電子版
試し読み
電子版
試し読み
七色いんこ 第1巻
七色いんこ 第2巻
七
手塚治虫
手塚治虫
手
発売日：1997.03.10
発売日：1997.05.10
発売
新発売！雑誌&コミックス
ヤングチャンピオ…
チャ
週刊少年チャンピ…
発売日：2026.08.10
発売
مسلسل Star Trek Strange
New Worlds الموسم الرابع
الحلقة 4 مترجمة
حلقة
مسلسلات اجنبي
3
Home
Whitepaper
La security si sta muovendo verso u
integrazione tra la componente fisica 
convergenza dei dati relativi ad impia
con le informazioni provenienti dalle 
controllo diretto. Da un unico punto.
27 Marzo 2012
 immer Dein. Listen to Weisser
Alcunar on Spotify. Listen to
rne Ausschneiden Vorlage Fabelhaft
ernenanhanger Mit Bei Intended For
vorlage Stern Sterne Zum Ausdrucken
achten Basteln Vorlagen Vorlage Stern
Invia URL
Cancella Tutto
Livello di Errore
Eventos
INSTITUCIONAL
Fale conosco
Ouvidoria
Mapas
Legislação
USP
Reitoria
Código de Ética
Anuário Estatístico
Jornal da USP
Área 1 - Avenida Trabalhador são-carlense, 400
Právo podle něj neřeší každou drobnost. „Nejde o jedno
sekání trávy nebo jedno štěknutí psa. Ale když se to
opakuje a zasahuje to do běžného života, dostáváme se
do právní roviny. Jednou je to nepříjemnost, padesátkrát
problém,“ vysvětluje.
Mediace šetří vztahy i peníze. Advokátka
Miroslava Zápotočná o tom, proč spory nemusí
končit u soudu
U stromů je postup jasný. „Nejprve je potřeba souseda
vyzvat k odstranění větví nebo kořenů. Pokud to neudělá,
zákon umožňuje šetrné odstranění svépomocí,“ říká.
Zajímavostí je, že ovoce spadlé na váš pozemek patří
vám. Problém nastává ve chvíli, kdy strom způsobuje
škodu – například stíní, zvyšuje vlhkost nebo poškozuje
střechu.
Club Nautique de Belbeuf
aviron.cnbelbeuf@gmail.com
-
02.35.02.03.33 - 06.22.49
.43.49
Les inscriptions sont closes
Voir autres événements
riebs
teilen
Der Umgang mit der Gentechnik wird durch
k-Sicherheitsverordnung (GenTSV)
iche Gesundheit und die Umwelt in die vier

TASK INSTRUCTIONS – Can you reproduce every line of the records above, keeping each character, line break and language as it appears?

SOLUTION FOR THIS EXERCISE –
電子版
試し読み
電子版
試し読み
七色いんこ 第1巻
七色いんこ 第2巻
七
手塚治虫
手塚治虫
手
発売日：1997.03.10
発売日：1997.05.10
発売
新発売！雑誌&コミックス
ヤングチャンピオ…
チャ
週刊少年チャンピ…
発売日：2026.08.10
発売
مسلسل Star Trek Strange
New Worlds الموسم الرابع
الحلقة 4 مترجمة
حلقة
مسلسلات اجنبي
3
Home
Whitepaper
La security si sta muovendo verso u
integrazione tra la componente fisica 
convergenza dei dati relativi ad impia
con le informazioni provenienti dalle 
controllo diretto. Da un unico punto.
27 Marzo 2012
 immer Dein. Listen to Weisser
Alcunar on Spotify. Listen to
rne Ausschneiden Vorlage Fabelhaft
ernenanhanger Mit Bei Intended For
vorlage Stern Sterne Zum Ausdrucken
achten Basteln Vorlagen Vorlage Stern
Invia URL
Cancella Tutto
Livello di Errore
Eventos
INSTITUCIONAL
Fale conosco
Ouvidoria
Mapas
Legislação
USP
Reitoria
Código de Ética
Anuário Estatístico
Jornal da USP
Área 1 - Avenida Trabalhador são-carlense, 400
Právo podle něj neřeší každou drobnost. „Nejde o jedno
sekání trávy nebo jedno štěknutí psa. Ale když se to
opakuje a zasahuje to do běžného života, dostáváme se
do právní roviny. Jednou je to nepříjemnost, padesátkrát
problém,“ vysvětluje.
Mediace šetří vztahy i peníze. Advokátka
Miroslava Zápotočná o tom, proč spory nemusí
končit u soudu
U stromů je postup jasný. „Nejprve je potřeba souseda
vyzvat k odstranění větví nebo kořenů. Pokud to neudělá,
zákon umožňuje šetrné odstranění svépomocí,“ říká.
Zajímavostí je, že ovoce spadlé na váš pozemek patří
vám. Problém nastává ve chvíli, kdy strom způsobuje
škodu – například stíní, zvyšuje vlhkost nebo poškozuje
střechu.
Club Nautique de Belbeuf
aviron.cnbelbeuf@gmail.com
-
02.35.02.03.33 - 06.22.49
.43.49
Les inscriptions sont closes
Voir autres événements
riebs
teilen
Der Umgang mit der Gentechnik wird durch
k-Sicherheitsverordnung (GenTSV)
iche Gesundheit und die Umwelt in die vier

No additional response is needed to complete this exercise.